State Sen. Bill Morrow, R-Oceanside (San Diego County), chairman of the Senate's Veteran Affairs Committee, supported the president's proposal.

"The National Guard is supposed to guard the nation,'' he said. "Where better to do that than on our border?''

But Assemblyman Joe Nation, D-San Rafael, who chairs the Assembly's veterans committee, called the move "an unnecessary militarization of the border.''

Nation, who is running for Congress, said a better solution would be to increase funding to add Border Patrol officers.

Guard may have little effect

Wayne Cornelius, director of the Center for Comparative Immigration Studies at the UC San Diego, described the deployment as folly, both because of its short time span and the small number of troops involved. The patterns that the immigrants follow can change instantly in response to tougher controls in different sectors, and that is likely to happen this time, he said.
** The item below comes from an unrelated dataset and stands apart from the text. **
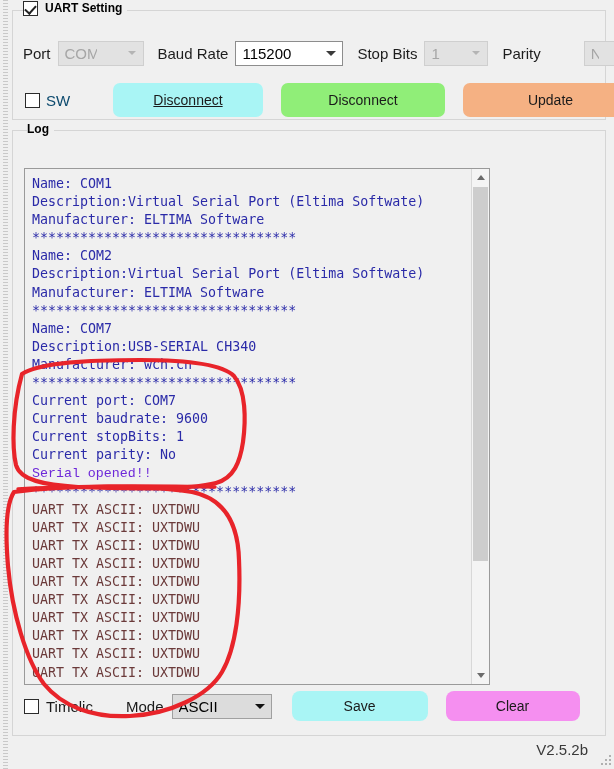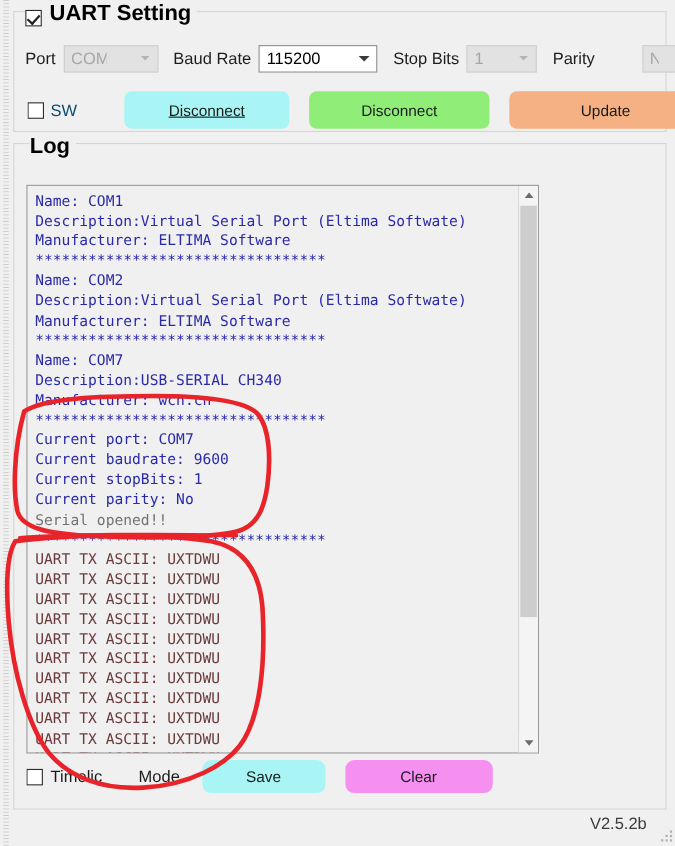"UART Setting" .gb-title { align-items: flex-end -> flex-start; font-size: 20px -> 12px }
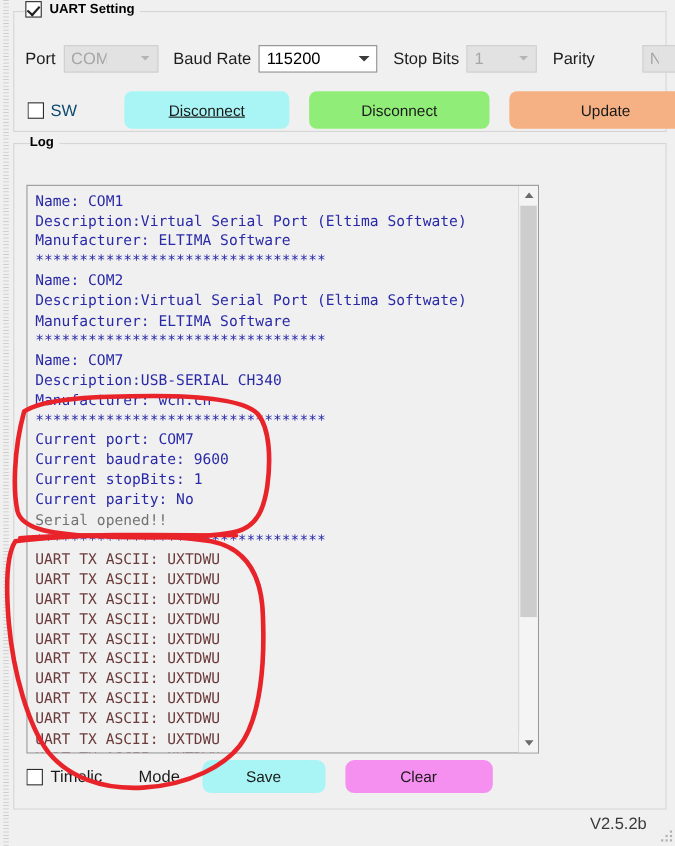"Serial opened!!" .c-green { color: #737373 -> #6d28d9; font-family: none -> Liberation Mono, monospace }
"Anything short of 100 percent militarization -- the word the Bush administration doesn't want to use -- will be ineffective and a waste of taxpayers' money," Cornelius said. "It would also push more illegal entrants through the legal ports of entry, with migrants using false or borrowed documents."

As it is, he said, tougher border controls in areas like Arizona have forced the immigrants to enter in the San Diego sector of the border, where apprehensions have soared in recent months. The new troops would be spread far too thin to prevent that from happening again, he said.

Claudia Smith, an official with the California Rural Legal Assistance Foundation, said the worst potential problem was a rise in immigrant deaths, already at record levels.

"Any time that you redouble border control efforts, it inevitably leads to more migrant deaths, because the traffic doesn't stop," Smith said. "It just shifts to places more remote than the past ones, which are more dangerous."

She, like other border experts, said that anyone in the White House knowledgeable about these issues was well aware that the National Guard troops represented a token force that would have no lasting impact.

John Pike, a defense and intelligence expert with the Web site globalsecurity.org, said the small number of troops is unlikely to have a major impact on Border Patrol operations, but he said the announcement should help Bush politically.

"He'll be seen as taking strong, decisive action on an issue of considerable importance to the American people," Pike said. "But I don't think it's going to do much beyond that."

Chronicle staff writers Mark Martin, James Sterngold, Tom Chorneau and Matthew Yi contributed to this report.